I don't think this will happen like that. People will simply think as
usual "ah, they have added support for new hardware, but since everything
in my machine was supported, I don't need it".

I think that the correct solution to help people is not at build time,
but at run time. The e1000 driver should just *check* if there are PCI-IDs
that it used to manage and that it does not anymore, for unclaimed devices,
and report a warning message clearly indicating that these devices are not
handled anymore and that for this, the user must load e1000e. It will :

  a) help people know what to load if they need to update modprobe.conf
  b) just require a new "make menuconfig;make modules" after the poor guy
     has been caught.

It's not a problem to have to tweak the config and reboot several times,
provided that the user is guided. Almost none of us has ever blindly
upgraded without a few post-boot adjustments.

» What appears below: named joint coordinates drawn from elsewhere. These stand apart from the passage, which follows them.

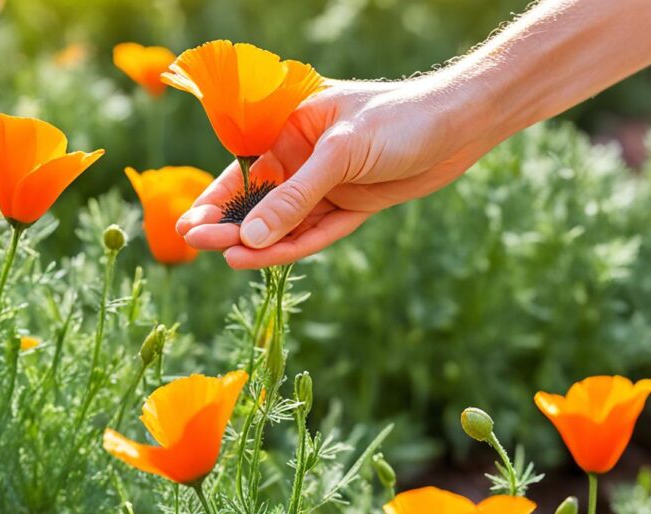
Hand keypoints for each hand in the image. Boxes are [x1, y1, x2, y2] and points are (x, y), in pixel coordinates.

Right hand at [176, 76, 492, 268]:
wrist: (462, 125)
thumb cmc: (400, 119)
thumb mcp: (341, 153)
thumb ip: (296, 196)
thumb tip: (251, 236)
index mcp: (293, 125)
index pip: (245, 165)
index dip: (217, 196)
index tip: (189, 224)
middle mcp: (306, 157)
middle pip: (261, 198)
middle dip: (231, 222)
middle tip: (198, 245)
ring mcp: (328, 184)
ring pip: (287, 221)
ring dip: (261, 240)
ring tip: (229, 258)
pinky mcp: (352, 207)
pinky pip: (318, 232)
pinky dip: (295, 245)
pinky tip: (267, 257)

> That's the most important bit of help texts for me.  Do I want Control
> Groups?  Will my machine break if I don't select them?  I have no idea
> what a 'process cgroup subsystem' is, and I don't care.  But the help
> text tells me I can say "n" and nothing will break.

Here if people don't know, they will reply "no" too.

> > So most users:
> >  - want to just say "E1000", and not care about type.
> >  - want to have old configurations continue working (ie if you haev had 
> >    "E1000" driving your hardware before, it should _continue_ to do so, 
> >    with no need to select a _new_ E1000E question!
> > 
> > Nobody wants to care deeply whether it's a PCI-E or PCI chip. In fact, 
> > it's almost impossible to tell. Here, quickly, tell me which one mine is 
> > (this is from /sbin/lspci):
> > 
> > 	00:19.0 Ethernet controller: Intel Corporation 82566DM Gigabit Network Connection (rev 02)
> 
> I quite agree.  I have no idea either.  All I know is that my ICH9 box
> didn't work until e1000e was released ;-)

I'm pretty sure it's PCI-E, because Linus got caught first ;-) But of
course, that should not be an accepted guess method.